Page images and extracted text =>
--- START ---
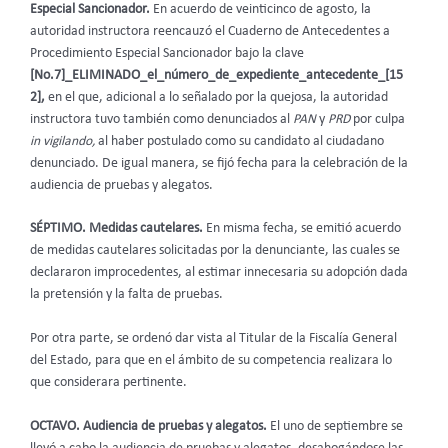
Especial Sancionador.
En acuerdo de veinticinco de agosto, la
autoridad instructora reencauzó el Cuaderno de Antecedentes a
Procedimiento Especial Sancionador bajo la clave
[No.7]_ELIMINADO_el_número_de_expediente_antecedente_[15
2],
en el que, adicional a lo señalado por la quejosa, la autoridad
instructora tuvo también como denunciados al
PAN
y
PRD
por culpa
in vigilando,
al haber postulado como su candidato al ciudadano
denunciado. De igual manera, se fijó fecha para la celebración de la
audiencia de pruebas y alegatos.
SÉPTIMO. Medidas cautelares.
En misma fecha, se emitió acuerdo
de medidas cautelares solicitadas por la denunciante, las cuales se
declararon improcedentes, al estimar innecesaria su adopción dada
la pretensión y la falta de pruebas.
Por otra parte, se ordenó dar vista al Titular de la Fiscalía General
del Estado, para que en el ámbito de su competencia realizara lo
que considerara pertinente.
OCTAVO. Audiencia de pruebas y alegatos.
El uno de septiembre se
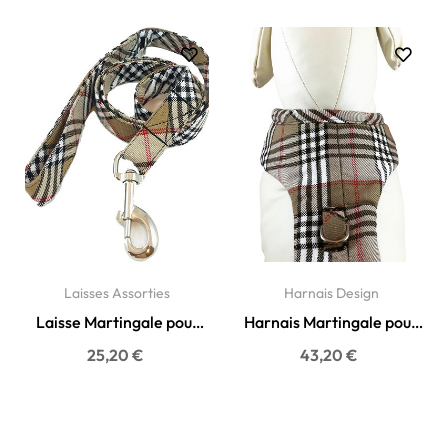
Laisses Assorties
Harnais Design
Laisse Martingale pour
Harnais Martingale pour
Chien - Tissu Haute...
Chien Élégant -...
25,20 €
43,20 €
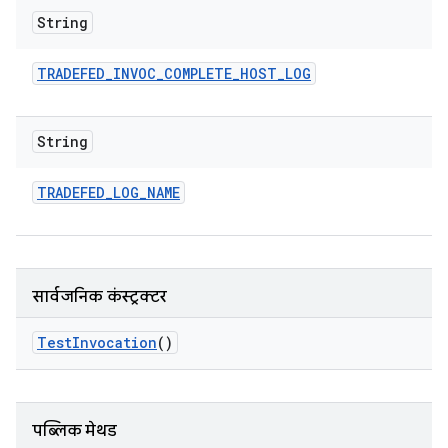
String
TRADEFED
_
INVOC
_
COMPLETE
_
HOST
_
LOG
String
TRADEFED
_
LOG
_
NAME
सार्वजनिक कंस्ट्रक्टर
Test
Invocation
()
पब्लिक मेथड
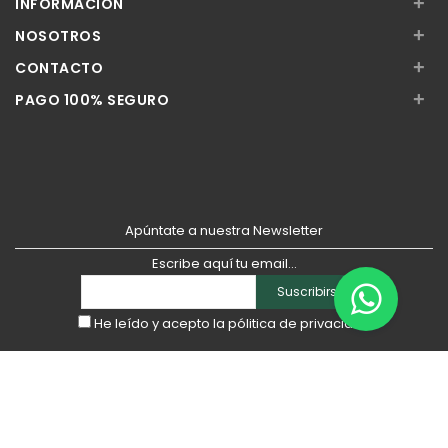
+
INFORMACIÓN
+
NOSOTROS
+
CONTACTO
+
PAGO 100% SEGURO
Apúntate a nuestra Newsletter
Escribe aquí tu email...
Suscribirse
He leído y acepto la
pólitica de privacidad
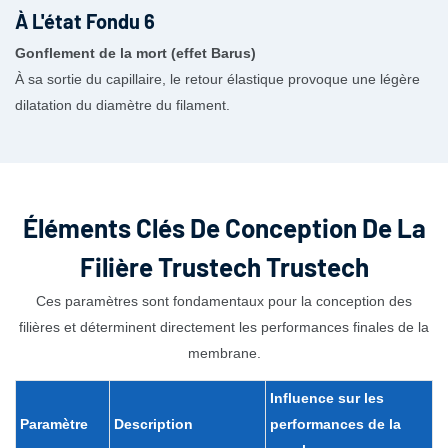
Gonflement de la mort (effet Barus)
À sa sortie du capillaire, le retour élastique provoque une légère
dilatation du diamètre du filament.
Éléments Clés De Conception De La
Filière Trustech Trustech
Ces paramètres sont fondamentaux pour la conception des
filières et déterminent directement les performances finales de la
membrane.
Influence sur
les
Paramètre
Description
performances
de la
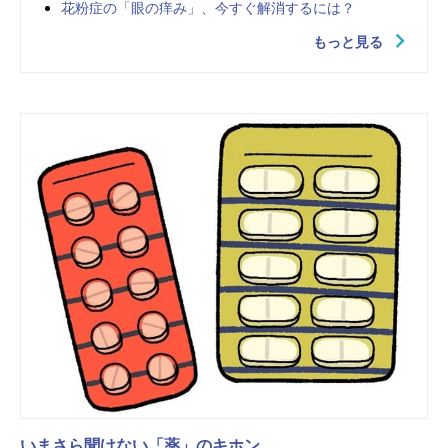
花粉症の「眼の痒み」、今すぐ解消するには？
もっと見る
いまさら聞けない「薬」のキホン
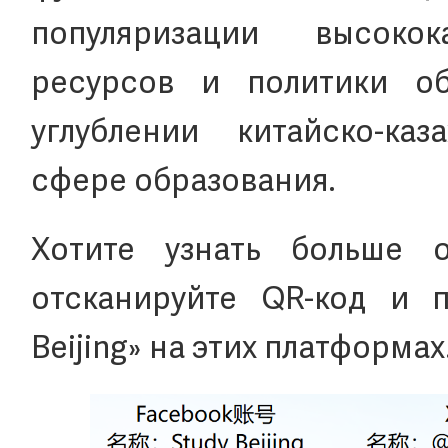
популяризации высокок
ресурсов и политики о
углублении китайско-каз
сфере образования.
Хотите узнать больше 
отсканируйте QR-код и п
Beijing» на этих платформах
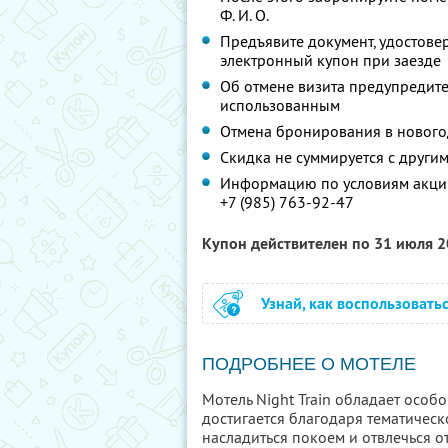
Ф. И. О.
Предъявите документ, удостове
электронный купон при заезде
Об отмене визита предупредите 
использованным
Отмена бронирования в новог
Скидка не суммируется с друг
Информацию по условиям акции
+7 (985) 763-92-47
Купон действителен по 31 июля 
Узнай, как воспользовать
ПОДРОБНЕЕ О МОТЕЛЕ
Мотель Night Train обладает осо
достигается благодаря тематичес
насладиться покоем и отвлечься от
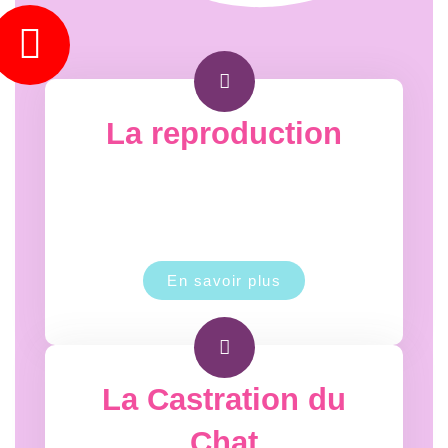
La reproduction
En savoir plus
La Castration du
Chat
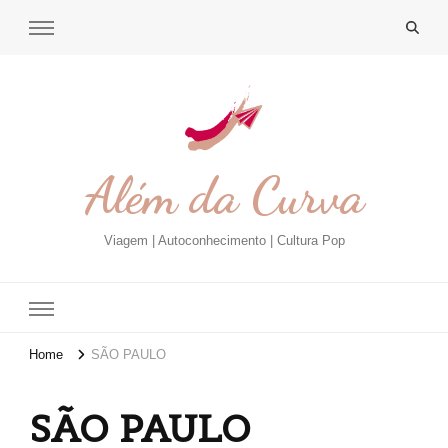
Além da Curva
Viagem | Autoconhecimento | Cultura Pop
Home
SÃO PAULO
SÃO PAULO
--- END ---
Task statement => Without carrying over any picture, retype the records above word for word.

Result of this task =>
Especial Sancionador.
En acuerdo de veinticinco de agosto, la
autoridad instructora reencauzó el Cuaderno de Antecedentes a
Procedimiento Especial Sancionador bajo la clave
[No.7]_ELIMINADO_el_número_de_expediente_antecedente_[15
2],
en el que, adicional a lo señalado por la quejosa, la autoridad
instructora tuvo también como denunciados al
PAN
y
PRD
por culpa
in vigilando,
al haber postulado como su candidato al ciudadano
denunciado. De igual manera, se fijó fecha para la celebración de la
audiencia de pruebas y alegatos.
SÉPTIMO. Medidas cautelares.
En misma fecha, se emitió acuerdo
de medidas cautelares solicitadas por la denunciante, las cuales se
declararon improcedentes, al estimar innecesaria su adopción dada
la pretensión y la falta de pruebas.
Por otra parte, se ordenó dar vista al Titular de la Fiscalía General
del Estado, para que en el ámbito de su competencia realizara lo
que considerara pertinente.
OCTAVO. Audiencia de pruebas y alegatos.
El uno de septiembre se
Laisses Assorties
Harnais Design
Laisse Martingale pour
Harnais Martingale pour
Chien - Tissu Haute...
Chien Élégant -...
25,20 €
43,20 €
String
TRADEFED
_
INVOC
_
COMPLETE
_
HOST
_
LOG
String
TRADEFED
_
LOG
_
NAME
सार्वजनिक कंस्ट्रक्टर
Test
Invocation
()
पब्लिक मेथड
+
INFORMACIÓN
+
NOSOTROS
+
CONTACTO
+
PAGO 100% SEGURO
Apúntate a nuestra Newsletter
Escribe aquí tu email...
Suscribirse
He leído y acepto la
pólitica de privacidad
Gonflement de la mort (effet Barus)
À sa sortie du capillaire, le retour élastique provoque une légère
dilatation du diamètre du filament.
Éléments Clés De Conception De La
Filière Trustech Trustech
Ces paramètres sont fondamentaux pour la conception des
filières et déterminent directement les performances finales de la
membrane.
Influence sur
les
Paramètre
Description
performances
de la
花粉症の「眼の痒み」、今すぐ解消するには？
もっと見る
いまさら聞けない「薬」のキホン
популяризации высокок
ресурсов и политики о
углублении китайско-каз
сфере образования.
Хотите узнать больше 
отсканируйте QR-код и п
Beijing» на этих платформах
Ф. И. О.
Предъявите документ, удостове
электронный купон при заезде
Об отмене визита предупредите 
использованным
Отмена бронирования в новог
Скидка не суммируется с друг
Информацию по условиям акции
+7 (985) 763-92-47
Купон действителен по 31 июля 
Узнай, как воспользовать
ПОДРОБНЕЕ О МОТЕЛЕ
Мотель Night Train обладает осо
достигается благодаря тематичес
насладиться покоем и отвлечься от
La reproduction
En savoir plus
La Castration du
Chat
Além da Curva
Viagem | Autoconhecimento | Cultura Pop
Home
SÃO PAULO
SÃO PAULO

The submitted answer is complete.